» 節選原文:
- - -

HDFS元數據管理實戰篇


           HDFS元數據管理實戰篇

                                   作者:尹正傑

版權聲明:原創作品,謝絕轉載!否則將追究法律責任。

 

 

 

一.HDFS元數據概述

1>.什么是HDFS元數據

  NameNode的主要工作是存儲HDFS命名空間,HDFS元數據(或HDFS命名空間)是由inode(其存儲屬性,如權限,修改,訪問時間和磁盤空間配額)表示的文件和目錄的層次結構。命名空間還包括文件到塊ID的映射關系。

  NameNode存儲HDFS元數據,而DataNode存儲實際的HDFS數據。當客戶端連接到Hadoop讀取和寫入數據時,它們首先連接到NameNode,從而直到實際數據塊存儲在哪里或往哪個DataNode寫入其數據。。

  HDFS元數據包括以下信息:
    (1)HDFS文件位置(持久化);
    (2)HDFS文件的所有權和權限(持久化);
    (3)HDFS數據塊的名稱(持久化);
    (4)HDFS數據塊的位置(為持久化,僅在內存中存儲,該信息由集群的所有DataNodes節點匯報而來);

  溫馨提示:
    除了上面的第4條,元數據文件fsimage包括以上列出的所有元數據。

2>.檢查點

  NameNode維護命名空間樹,以及將數據塊映射到集群中的DataNode。inode和塊列表一起定義命名空間的元數據,稱為映像(fsimage)。

  NameNode將整個映像存儲在其內存中,並在NameNode文件系統上存儲該映像的記錄。命名空間的這個持久記錄稱為檢查點。

  NameNode將對HDFS文件系統的更改寫入日志,命名為編輯日志。很重要的一點是,僅當NameNode啟動,用戶請求或者輔助節點或Standby NameNode創建新的檢查點時才會改變檢查點,否則NameNode在運行時不會改變它的檢查點。

  當NameNode啟動時,它會從磁盤上的檢查點初始化命名空間映像,並重播日志中的所有更改。在開始為客戶端提供服務之前,他會創建一個新的檢查點(fsimage文件)和一個空編輯日志文件。

  溫馨提示:
    fsimage文件包含存儲在DataNode上的數據塊和HDFS文件之間的映射信息。如果這個文件丟失或損壞,則存儲在DataNode上的HDFS數據無法被訪問,好像所有的數據已經消失了!

3>.fsimage和編輯日志

  當客戶端將數據寫入HDFS時,寫操作會更改HDFS元數據,當然,這些更改將由NameNode記錄到編輯日志中。同時,NameNode還將更新其元數據的內存。

  每個客戶端事務由NameNode記錄在預寫日志中,NameNode在向客戶端發送確認之前刷新並同步編輯日志。

  NameNode處理來自集群中多個客戶端的請求,因此為了優化將這些事務保存到磁盤的過程,它批處理多個客戶端事務。

  博主推薦閱讀:
    https://www.cnblogs.com/yinzhengjie2020/p/13364108.html

 

二.下載最新的fsimage文件

1>.fsimage和編輯日志的存儲位置

  fsimage和編輯日志時與HDFS元數據相關聯的兩個關鍵結構。NameNode將這了兩個結構存儲在由hdfs-site.xml文件中的配置參數"dfs.namenode.name.dir"(映像文件)和"dfs.namenode.edits.dir"(編輯文件)指定的存儲路徑。

- - -

純文字文件來源:
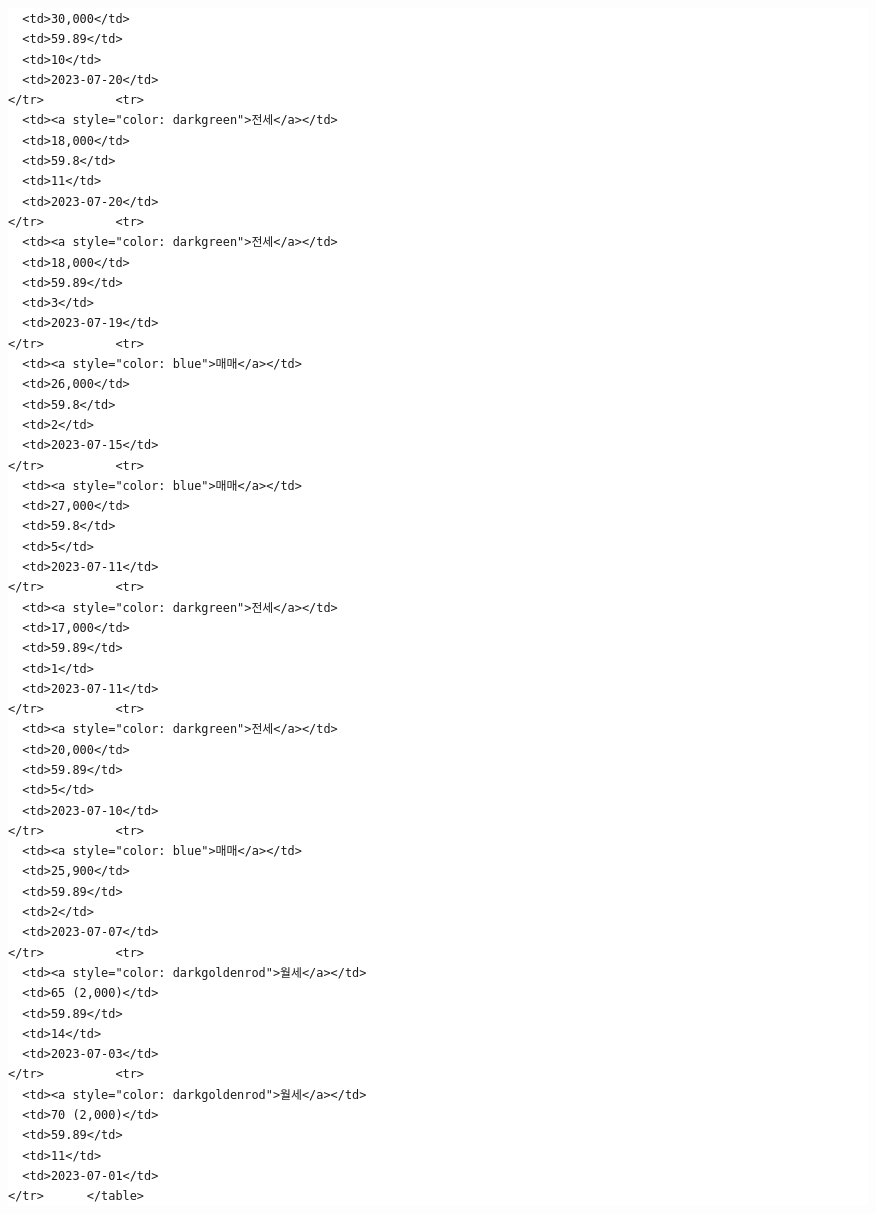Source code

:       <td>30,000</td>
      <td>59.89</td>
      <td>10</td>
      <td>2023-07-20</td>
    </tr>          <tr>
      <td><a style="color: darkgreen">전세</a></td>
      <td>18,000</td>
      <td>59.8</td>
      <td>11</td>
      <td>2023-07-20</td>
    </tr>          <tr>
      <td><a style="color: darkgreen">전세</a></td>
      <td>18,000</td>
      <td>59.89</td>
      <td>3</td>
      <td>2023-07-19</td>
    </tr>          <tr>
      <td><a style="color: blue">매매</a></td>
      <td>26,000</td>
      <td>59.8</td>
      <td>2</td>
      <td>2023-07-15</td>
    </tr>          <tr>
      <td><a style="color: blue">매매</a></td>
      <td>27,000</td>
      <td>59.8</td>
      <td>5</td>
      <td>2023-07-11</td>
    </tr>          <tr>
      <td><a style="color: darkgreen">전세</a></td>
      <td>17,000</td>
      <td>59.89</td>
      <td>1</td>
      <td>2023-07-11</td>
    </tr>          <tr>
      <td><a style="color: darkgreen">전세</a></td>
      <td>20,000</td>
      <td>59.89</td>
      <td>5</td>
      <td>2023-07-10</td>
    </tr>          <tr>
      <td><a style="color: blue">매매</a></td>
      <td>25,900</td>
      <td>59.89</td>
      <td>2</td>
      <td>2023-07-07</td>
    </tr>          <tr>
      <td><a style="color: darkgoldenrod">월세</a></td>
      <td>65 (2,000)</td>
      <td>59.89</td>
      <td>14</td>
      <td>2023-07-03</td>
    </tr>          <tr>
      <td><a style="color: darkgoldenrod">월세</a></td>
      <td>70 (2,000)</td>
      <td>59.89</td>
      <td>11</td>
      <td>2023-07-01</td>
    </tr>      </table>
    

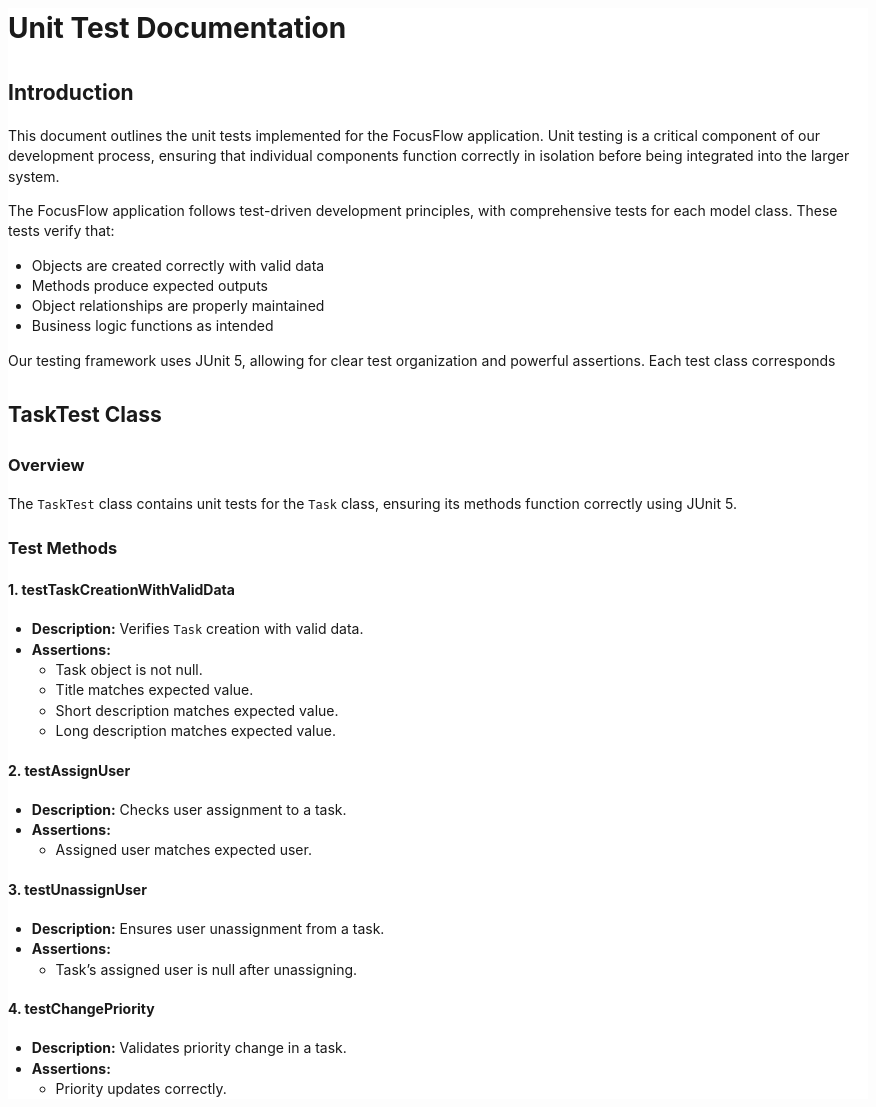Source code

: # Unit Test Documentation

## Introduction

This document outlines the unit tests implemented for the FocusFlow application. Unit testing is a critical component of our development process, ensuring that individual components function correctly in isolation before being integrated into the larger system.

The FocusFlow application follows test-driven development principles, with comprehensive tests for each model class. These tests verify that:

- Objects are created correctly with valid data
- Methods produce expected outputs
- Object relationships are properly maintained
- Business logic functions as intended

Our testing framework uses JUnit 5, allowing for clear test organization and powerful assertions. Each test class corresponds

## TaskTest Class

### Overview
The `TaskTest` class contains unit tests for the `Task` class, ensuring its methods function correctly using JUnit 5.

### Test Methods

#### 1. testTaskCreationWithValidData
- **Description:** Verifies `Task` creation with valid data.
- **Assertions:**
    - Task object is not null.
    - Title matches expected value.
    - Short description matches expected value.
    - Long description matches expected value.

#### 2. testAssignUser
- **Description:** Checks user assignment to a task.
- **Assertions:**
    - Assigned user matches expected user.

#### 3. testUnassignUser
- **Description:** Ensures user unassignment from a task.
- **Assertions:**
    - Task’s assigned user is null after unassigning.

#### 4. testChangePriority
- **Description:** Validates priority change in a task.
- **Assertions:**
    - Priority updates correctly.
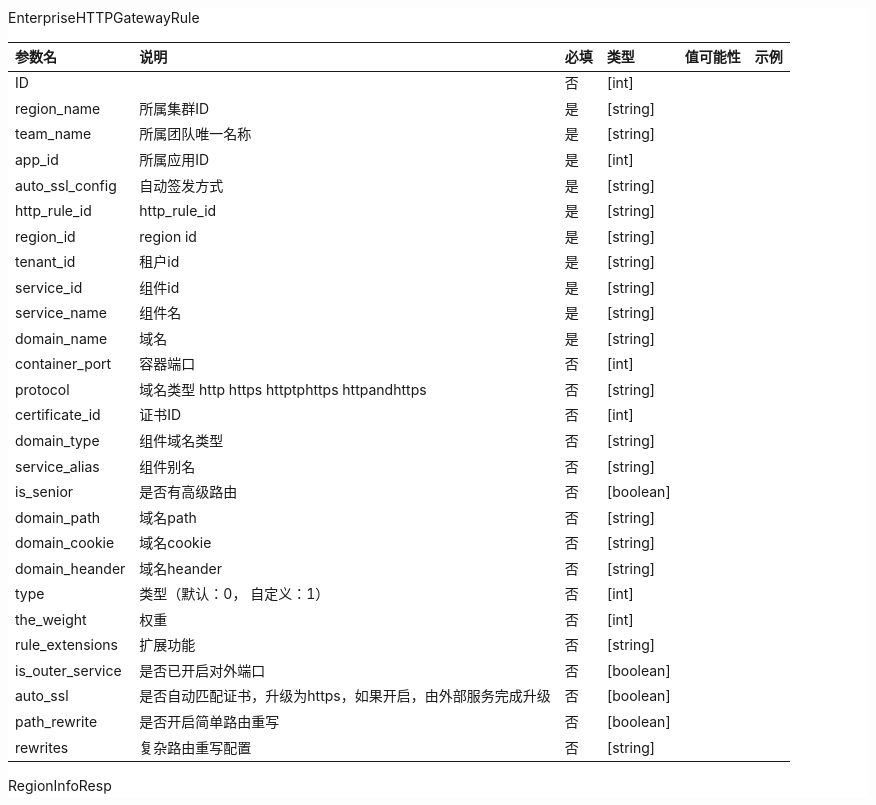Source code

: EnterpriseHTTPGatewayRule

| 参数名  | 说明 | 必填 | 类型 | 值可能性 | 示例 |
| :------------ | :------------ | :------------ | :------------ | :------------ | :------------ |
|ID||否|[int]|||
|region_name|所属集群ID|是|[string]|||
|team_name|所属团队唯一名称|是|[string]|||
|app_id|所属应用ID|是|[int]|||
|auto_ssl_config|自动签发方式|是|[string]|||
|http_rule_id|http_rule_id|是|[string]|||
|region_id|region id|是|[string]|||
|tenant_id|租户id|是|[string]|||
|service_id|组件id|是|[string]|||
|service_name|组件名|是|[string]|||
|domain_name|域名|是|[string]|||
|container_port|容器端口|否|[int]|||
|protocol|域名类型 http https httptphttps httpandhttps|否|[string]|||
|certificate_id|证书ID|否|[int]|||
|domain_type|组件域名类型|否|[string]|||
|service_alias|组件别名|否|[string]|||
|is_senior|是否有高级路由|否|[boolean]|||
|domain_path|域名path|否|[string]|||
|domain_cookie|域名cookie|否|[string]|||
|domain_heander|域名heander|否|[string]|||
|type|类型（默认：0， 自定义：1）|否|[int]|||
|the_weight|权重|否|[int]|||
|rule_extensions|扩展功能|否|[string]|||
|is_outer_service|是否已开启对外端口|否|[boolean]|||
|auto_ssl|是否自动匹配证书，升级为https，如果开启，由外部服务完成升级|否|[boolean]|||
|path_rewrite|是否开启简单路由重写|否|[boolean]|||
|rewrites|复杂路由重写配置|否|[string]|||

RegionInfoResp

- - -

» 練習任務 1: 請抄錄HDFS元數據一文中從“NameNode處理來自集群”起,到“(編輯文件)指定的存儲路徑。”為止(含這兩處)的文字。
» 練習任務 2: 列出HDFS元數據一文所說HDFS元數據包括的全部資訊。
這些記錄與HDFS元數據一文並無關聯。

» 練習解答 1:
NameNode處理來自集群中多個客戶端的請求,因此為了優化將這些事務保存到磁盤的過程,它批處理多個客戶端事務。

  博主推薦閱讀:
    https://www.cnblogs.com/yinzhengjie2020/p/13364108.html

 

二.下載最新的fsimage文件

1>.fsimage和編輯日志的存儲位置

  fsimage和編輯日志時與HDFS元數據相關聯的兩個關鍵結構。NameNode將這了兩個結構存儲在由hdfs-site.xml文件中的配置參數"dfs.namenode.name.dir"(映像文件)和"dfs.namenode.edits.dir"(編輯文件)指定的存儲路徑。

» 練習解答 2:
HDFS文件位置
HDFS文件的所有權和權限
HDFS數據塊的名稱
HDFS數據塊的位置